So at my weekly Yoga Sutras discussion group we are moving through the aphorisms of Patanjali a little at a time. It's pretty fun, and I have a regular discussion buddy and another lady who shows up when she can, and another who plans to come back after her summer vacation - things promise to be pretty action-packed, and I'm pleased about it. So we just went through the types of "vrttis," the fluctuations of the mind, and I was thinking about "error." One translation says that "Error is incorrect knowledge based on misinterpretation of reality." And the classic example apparently is mistaking a rope for a snake - drawing a "hasty conclusion" whilst in the "grip of emotions." Sure, yes, I dig that. It's a nice articulation of the way errors are made.
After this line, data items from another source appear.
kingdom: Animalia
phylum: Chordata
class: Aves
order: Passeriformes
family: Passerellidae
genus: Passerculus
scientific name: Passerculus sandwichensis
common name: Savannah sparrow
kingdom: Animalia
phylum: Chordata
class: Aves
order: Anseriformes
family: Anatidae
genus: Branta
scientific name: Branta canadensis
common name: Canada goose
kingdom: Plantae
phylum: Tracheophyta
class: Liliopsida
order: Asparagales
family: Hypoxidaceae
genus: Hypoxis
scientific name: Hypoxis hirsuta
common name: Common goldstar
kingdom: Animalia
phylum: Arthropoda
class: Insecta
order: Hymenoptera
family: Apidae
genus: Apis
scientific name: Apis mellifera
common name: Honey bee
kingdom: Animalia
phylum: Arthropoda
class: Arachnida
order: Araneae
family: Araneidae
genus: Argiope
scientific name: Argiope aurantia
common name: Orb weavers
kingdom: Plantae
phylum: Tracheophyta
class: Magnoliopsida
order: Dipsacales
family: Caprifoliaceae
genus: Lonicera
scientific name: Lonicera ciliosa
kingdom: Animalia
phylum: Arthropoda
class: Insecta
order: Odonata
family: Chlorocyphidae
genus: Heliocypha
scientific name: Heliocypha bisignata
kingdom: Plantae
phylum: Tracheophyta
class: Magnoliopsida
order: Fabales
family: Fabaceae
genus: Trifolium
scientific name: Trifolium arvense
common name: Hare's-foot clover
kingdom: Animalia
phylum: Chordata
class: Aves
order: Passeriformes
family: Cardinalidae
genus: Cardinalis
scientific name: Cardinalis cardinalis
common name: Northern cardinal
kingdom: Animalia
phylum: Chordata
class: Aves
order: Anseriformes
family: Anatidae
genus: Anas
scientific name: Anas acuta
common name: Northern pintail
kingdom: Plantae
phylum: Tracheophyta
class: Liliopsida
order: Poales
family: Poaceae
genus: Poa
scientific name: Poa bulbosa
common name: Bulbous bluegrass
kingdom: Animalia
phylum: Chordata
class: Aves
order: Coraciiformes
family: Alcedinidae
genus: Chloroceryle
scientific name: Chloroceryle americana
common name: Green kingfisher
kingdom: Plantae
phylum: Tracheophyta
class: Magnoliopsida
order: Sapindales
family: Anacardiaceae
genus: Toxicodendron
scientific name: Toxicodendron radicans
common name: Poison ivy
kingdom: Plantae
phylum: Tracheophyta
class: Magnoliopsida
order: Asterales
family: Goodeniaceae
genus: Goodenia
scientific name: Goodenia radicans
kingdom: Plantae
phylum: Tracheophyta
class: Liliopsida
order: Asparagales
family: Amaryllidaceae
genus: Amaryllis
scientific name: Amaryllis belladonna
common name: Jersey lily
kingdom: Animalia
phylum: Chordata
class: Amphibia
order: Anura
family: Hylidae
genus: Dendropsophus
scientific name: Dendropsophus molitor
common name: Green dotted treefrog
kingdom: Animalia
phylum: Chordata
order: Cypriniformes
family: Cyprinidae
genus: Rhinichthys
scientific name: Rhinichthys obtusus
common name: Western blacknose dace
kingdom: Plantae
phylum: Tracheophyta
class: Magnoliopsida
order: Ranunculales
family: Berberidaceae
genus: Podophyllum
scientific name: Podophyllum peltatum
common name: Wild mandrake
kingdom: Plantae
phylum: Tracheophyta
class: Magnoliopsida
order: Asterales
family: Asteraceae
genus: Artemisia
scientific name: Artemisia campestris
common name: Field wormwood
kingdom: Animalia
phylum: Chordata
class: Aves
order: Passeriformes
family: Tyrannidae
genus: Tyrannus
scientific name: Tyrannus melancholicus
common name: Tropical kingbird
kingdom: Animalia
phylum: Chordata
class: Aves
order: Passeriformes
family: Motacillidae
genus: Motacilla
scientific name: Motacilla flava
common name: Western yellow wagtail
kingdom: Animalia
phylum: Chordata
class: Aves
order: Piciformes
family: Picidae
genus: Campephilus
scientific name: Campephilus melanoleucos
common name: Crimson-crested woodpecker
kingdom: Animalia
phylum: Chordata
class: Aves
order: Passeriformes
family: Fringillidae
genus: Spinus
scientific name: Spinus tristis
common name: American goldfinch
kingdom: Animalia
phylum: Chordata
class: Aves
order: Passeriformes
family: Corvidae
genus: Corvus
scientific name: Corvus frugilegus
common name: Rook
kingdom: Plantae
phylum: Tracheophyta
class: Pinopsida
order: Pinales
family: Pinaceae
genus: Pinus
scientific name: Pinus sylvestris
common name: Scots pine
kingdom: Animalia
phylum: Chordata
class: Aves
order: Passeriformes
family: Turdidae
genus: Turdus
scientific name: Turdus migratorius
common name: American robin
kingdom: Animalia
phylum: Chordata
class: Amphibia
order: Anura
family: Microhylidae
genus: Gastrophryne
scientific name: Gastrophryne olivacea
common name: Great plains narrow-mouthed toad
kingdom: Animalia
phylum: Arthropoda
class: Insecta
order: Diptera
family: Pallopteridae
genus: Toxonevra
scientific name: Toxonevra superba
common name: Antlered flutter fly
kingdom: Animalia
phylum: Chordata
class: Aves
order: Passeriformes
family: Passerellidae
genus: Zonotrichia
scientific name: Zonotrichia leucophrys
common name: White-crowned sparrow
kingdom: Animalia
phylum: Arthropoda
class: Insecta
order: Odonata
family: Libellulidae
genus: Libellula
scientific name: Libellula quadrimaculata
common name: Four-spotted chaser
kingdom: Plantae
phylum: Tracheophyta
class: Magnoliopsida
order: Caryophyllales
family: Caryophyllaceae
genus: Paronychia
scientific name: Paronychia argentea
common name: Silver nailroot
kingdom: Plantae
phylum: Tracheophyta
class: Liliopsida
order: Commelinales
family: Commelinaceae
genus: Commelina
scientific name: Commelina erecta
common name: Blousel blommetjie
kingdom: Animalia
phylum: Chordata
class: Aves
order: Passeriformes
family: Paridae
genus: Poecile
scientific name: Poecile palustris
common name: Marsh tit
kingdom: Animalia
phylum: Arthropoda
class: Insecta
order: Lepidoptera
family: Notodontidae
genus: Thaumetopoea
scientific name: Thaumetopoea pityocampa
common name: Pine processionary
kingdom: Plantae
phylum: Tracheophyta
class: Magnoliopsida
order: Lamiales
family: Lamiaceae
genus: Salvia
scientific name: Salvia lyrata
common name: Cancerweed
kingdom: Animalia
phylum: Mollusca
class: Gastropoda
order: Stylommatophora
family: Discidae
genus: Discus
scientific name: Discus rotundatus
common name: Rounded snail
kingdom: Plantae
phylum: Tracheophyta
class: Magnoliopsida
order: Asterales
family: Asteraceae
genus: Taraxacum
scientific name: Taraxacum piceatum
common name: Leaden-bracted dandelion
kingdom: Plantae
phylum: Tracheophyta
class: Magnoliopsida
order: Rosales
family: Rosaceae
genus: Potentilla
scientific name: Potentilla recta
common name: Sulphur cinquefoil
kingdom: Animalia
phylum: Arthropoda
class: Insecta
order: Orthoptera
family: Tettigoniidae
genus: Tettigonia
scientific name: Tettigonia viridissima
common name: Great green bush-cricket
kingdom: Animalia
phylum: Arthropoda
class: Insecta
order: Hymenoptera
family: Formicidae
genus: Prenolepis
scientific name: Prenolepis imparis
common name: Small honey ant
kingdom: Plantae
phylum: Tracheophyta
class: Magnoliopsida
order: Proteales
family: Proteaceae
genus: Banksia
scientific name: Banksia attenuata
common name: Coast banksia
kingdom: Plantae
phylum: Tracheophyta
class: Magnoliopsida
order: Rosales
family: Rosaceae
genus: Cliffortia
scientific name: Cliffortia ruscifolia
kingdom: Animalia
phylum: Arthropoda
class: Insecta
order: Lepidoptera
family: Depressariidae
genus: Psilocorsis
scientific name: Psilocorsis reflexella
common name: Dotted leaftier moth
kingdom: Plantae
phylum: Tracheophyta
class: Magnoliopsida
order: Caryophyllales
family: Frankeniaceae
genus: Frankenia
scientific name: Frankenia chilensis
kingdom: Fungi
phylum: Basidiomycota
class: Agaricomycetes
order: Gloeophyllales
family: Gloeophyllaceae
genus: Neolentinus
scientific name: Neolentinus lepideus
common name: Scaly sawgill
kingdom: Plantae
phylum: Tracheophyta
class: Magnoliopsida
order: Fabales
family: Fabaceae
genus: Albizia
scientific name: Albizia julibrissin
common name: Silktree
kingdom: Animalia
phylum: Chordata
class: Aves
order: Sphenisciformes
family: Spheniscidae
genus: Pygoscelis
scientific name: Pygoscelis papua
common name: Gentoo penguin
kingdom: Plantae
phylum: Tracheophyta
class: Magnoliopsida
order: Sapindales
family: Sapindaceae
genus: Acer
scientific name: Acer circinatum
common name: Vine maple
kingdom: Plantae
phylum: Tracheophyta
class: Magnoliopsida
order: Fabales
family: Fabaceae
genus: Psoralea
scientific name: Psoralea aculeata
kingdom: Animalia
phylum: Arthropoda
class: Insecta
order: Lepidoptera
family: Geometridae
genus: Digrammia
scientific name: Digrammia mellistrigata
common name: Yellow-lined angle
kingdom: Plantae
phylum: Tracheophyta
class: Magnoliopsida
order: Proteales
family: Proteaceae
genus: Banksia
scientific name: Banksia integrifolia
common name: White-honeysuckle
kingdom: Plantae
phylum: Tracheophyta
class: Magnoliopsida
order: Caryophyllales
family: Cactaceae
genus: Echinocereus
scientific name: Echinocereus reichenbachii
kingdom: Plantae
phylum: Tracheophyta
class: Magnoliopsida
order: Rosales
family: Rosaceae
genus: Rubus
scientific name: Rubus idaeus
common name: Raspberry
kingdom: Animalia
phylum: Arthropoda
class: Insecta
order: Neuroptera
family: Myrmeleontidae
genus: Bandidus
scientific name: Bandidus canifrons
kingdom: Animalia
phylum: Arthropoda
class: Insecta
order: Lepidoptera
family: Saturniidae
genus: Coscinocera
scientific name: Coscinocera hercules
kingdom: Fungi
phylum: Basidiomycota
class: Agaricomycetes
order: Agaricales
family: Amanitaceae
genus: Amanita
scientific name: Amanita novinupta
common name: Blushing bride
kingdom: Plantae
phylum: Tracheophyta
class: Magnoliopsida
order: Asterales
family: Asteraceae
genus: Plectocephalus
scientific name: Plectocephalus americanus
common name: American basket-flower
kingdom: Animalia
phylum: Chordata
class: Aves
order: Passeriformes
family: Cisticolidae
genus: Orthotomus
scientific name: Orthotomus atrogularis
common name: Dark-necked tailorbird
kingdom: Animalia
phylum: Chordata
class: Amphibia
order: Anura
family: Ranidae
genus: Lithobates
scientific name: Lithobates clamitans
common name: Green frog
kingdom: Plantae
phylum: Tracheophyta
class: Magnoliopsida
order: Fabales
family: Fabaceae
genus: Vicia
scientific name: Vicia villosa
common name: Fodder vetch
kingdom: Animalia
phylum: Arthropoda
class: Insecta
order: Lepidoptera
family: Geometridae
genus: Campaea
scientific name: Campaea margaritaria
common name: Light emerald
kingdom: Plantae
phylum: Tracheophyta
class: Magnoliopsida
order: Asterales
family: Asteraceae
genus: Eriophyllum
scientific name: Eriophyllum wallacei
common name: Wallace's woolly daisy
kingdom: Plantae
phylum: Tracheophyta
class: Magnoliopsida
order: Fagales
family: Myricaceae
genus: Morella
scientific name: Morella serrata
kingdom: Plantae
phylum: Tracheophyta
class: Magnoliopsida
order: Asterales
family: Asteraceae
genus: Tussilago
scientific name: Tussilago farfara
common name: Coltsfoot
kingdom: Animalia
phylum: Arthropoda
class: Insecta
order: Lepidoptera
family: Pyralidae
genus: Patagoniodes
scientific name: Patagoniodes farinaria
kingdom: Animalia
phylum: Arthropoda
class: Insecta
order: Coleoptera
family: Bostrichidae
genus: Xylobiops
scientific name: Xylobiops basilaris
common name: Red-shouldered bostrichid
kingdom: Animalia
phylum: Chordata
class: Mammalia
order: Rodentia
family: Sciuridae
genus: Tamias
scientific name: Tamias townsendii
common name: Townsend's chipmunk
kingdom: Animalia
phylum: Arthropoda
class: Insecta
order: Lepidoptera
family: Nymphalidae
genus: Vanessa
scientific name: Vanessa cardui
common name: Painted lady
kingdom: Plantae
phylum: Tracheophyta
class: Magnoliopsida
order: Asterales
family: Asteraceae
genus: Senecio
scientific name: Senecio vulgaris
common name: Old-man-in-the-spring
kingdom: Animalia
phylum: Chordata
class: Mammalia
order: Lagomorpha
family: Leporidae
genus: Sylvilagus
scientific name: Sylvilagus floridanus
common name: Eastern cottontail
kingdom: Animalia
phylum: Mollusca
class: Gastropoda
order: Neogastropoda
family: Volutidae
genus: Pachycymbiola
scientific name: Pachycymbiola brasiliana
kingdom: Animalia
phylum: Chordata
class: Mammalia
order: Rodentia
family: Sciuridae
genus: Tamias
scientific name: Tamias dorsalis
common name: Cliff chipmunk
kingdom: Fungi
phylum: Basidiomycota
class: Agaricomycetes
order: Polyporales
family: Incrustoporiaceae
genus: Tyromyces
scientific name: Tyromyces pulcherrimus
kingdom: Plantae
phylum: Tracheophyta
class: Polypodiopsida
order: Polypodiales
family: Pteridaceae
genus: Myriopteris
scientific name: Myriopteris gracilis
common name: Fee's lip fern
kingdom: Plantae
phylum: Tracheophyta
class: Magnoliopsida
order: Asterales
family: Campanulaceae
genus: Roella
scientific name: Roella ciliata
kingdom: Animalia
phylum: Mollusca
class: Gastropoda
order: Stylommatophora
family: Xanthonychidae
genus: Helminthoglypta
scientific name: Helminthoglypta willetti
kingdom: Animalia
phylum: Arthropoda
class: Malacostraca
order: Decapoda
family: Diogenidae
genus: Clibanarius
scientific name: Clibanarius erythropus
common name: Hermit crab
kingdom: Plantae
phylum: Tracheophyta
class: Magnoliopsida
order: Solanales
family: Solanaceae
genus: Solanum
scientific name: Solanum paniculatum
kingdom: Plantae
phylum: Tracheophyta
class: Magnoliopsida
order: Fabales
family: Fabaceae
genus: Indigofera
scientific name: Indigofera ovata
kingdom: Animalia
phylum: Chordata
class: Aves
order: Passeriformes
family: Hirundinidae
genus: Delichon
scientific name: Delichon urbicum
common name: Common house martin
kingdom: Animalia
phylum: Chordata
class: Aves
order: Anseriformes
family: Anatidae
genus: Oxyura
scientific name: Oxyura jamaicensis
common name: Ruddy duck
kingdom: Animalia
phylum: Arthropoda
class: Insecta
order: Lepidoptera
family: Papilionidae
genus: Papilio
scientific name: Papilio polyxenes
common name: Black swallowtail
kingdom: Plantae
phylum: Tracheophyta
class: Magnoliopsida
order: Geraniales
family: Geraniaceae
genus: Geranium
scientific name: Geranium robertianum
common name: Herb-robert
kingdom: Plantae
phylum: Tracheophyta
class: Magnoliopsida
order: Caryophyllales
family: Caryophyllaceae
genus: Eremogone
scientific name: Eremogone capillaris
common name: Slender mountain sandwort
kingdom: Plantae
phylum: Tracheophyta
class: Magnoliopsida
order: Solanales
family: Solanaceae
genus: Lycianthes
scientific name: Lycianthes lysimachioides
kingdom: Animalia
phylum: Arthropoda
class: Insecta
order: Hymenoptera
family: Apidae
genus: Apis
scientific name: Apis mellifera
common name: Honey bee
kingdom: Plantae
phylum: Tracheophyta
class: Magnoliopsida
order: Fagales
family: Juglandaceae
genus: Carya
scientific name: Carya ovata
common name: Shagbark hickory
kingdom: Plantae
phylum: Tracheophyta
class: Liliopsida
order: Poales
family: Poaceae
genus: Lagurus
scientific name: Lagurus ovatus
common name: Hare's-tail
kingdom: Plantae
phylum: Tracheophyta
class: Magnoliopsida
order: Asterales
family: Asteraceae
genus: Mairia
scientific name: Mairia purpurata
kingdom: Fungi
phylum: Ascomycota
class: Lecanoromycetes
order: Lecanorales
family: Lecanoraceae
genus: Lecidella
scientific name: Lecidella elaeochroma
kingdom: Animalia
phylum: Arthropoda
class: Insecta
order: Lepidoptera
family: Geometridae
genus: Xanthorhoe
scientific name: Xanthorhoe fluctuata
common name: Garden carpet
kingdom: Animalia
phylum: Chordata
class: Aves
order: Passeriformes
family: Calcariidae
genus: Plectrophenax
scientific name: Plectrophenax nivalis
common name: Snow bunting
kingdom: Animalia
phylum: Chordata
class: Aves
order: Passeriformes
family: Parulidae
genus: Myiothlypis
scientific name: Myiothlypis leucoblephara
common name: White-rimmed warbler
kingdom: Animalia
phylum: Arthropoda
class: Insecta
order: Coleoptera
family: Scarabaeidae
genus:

Our feelings in any moment can distort a perception away from its basic aspect.
This same translation offers an explication that I think is nice, and adds that "Not always negative, error can lead us to question ourselves once more and to progress. Truth is often a succession of corrected mistakes."
Pleasant, no? I really liked that last phrase a lot. What a nice way to view one's mistakes - as a path to truth. Then I got to thinking about how negatively we think about corrections and mistakes - and thinking about how, as I've said before, I view yoga mostly as one big helpful suggestion, and not really as a right/wrong thing. I'd like something more like, "truth is a succession of adjustments to perception," or "truth is a succession of refined attempts," or "truth is the accumulated result of recovery from blunder," or "the process and result of seeking truth is the accumulation of humility and curiosity" - well, I could go on and on. Just something a bit softer, maybe?